Housing starts increased 3.2% in November, once again championed by the multifamily sector, according to the latest report from the U.S. Census Bureau and the Department of Housing and Urban Development.
“Housing starts increased for the first time in three months, driven by a surge in multifamily construction,” Mortgage Bankers Association Associate Vice President of Economic and Industry Forecasting Joel Kan said. “However, single-family starts dropped over 4% to their lowest monthly level since March 2017, and even more on a year-over-year basis – nearly 13%.”
Privately owned housing starts increased in November to a seasonally adjusted annual rate of 1.256 million, up 3.2% from October’s 1.217 million, but is still 3.6% below the annual rate of 1.303 million in November 2017.
Single-family housing starts stood at a rate of 824,000, down 4.6% from October’s revised rate of 864,000. However, the November rate for units in buildings with five or more units increased to a seasonally adjusted rate of 417,000, increasing from 376,000 in October.
“Homebuilding activity in November was consistent with the less favorable builder sentiment readings we’ve seen in recent months, as builders are still challenged by several factors, including high input and labor costs,” Kan continued. “These results also likely reflect slower demand for new single-family homes, as emerging economic and financial market uncertainty, coupled with affordability challenges, are keeping some potential homebuyers away.”
Building permits increased from October both monthly and annually.
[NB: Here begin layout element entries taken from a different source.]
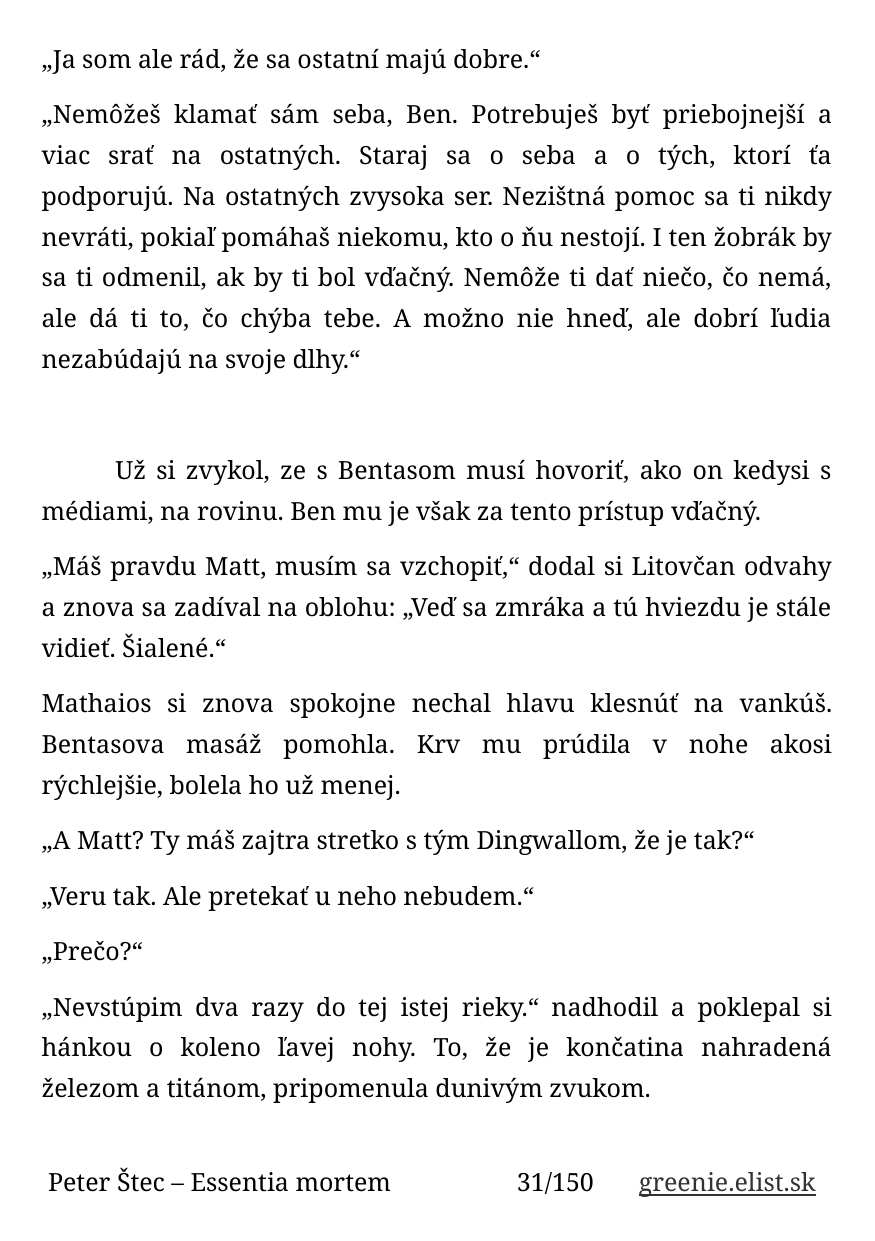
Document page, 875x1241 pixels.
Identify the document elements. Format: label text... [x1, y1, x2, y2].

text „Nevstúpim dva razy do tej istej rieky.“ nadhodil a poklepal si hánkou o koleno ľavej nohy. To, že je končatina nahradená železom a titánom, pripomenula dunivým zvukom. [41, 989, 833, 1105]
text „Prečo?“ [41, 934, 833, 968]
text „Máš pravdu Matt, musím sa vzchopiť,“ dodal si Litovčan odvahy a znova sa zadíval na oblohu: „Veď sa zmráka a tú hviezdu je stále vidieť. Šialené.“ [41, 549, 833, 664]
text „Ja som ale rád, že sa ostatní majú dobre.“ [41, 41, 833, 75]
text „Veru tak. Ale pretekať u neho nebudem.“ [41, 878, 833, 912]
text „A Matt? Ty máš zajtra stretko s tým Dingwallom, že je tak?“ [41, 823, 833, 857]
text Už si zvykol, ze s Bentasom musí hovoriť, ako on kedysi s médiami, na rovinu. Ben mu je však za tento prístup vďačný. [41, 453, 833, 527]
text Mathaios si znova spokojne nechal hlavu klesnúť na vankúš. Bentasova masáž pomohla. Krv mu prúdila v nohe akosi rýchlejšie, bolela ho už menej. [41, 686, 833, 802]
text „Nemôžeš klamať sám seba, Ben. Potrebuješ byť priebojnejší a viac srať na ostatných. Staraj sa o seba a o tých, ktorí ťa podporujú. Na ostatných zvysoka ser. Nezištná pomoc sa ti nikdy nevráti, pokiaľ pomáhaš niekomu, kto o ňu nestojí. I ten žobrák by sa ti odmenil, ak by ti bol vďačný. Nemôže ti dať niečo, čo nemá, ale dá ti to, čo chýba tebe. A možno nie hneď, ale dobrí ľudia nezabúdajú na svoje dlhy.“ [41, 97, 833, 376]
The number of homes being built rose 5% from 1.265 million in October to a seasonally adjusted annual rate of 1.328 million in November, up 0.4% from 1.323 million one year ago.
Privately owned housing completions increased to a seasonally adjusted annual rate of 1.099 million in November, up 0.4% from October’s 1.095 million. Notably, this is 3.9% below 1.144 million in November 2017.
Single-family housing completions fell 5.4% from 816,000 in October to a rate of 772,000 completions in November. Lastly, multifamily housing completions for units in buildings with five units came in at 314,000 in November.
“Housing number blipped up a bit for November, but the trend is still down, especially for single-family homes that fell 4.6% to their lost level since May of last year,” Navy Federal Credit Union Economist Robert Frick said. “That drop was masked by a strong increase in starts for apartment building and condos, which jumped 22.4%”
“Years of rising prices capped by this year’s rise in mortgage rates is putting homeownership out of the reach of many Americans. That affordability is an issue is reflected by dropping builder optimism,” Frick continued. “Builders have begun cutting prices of homes in many regions to reach a pool of millions of Americans still hopeful to buy a home. Should prices drop significantly, and should mortgage rates at least hold steady after dropping from highs near 5%, we could see a modest rebound in building and sales in 2019. Inventory is finally growing for both new and used homes, also a hopeful sign.”
However, Frick said the trends of higher housing – mainly land, labor and building materials – makes building less expensive homes a tough proposition for builders now and for the foreseeable future.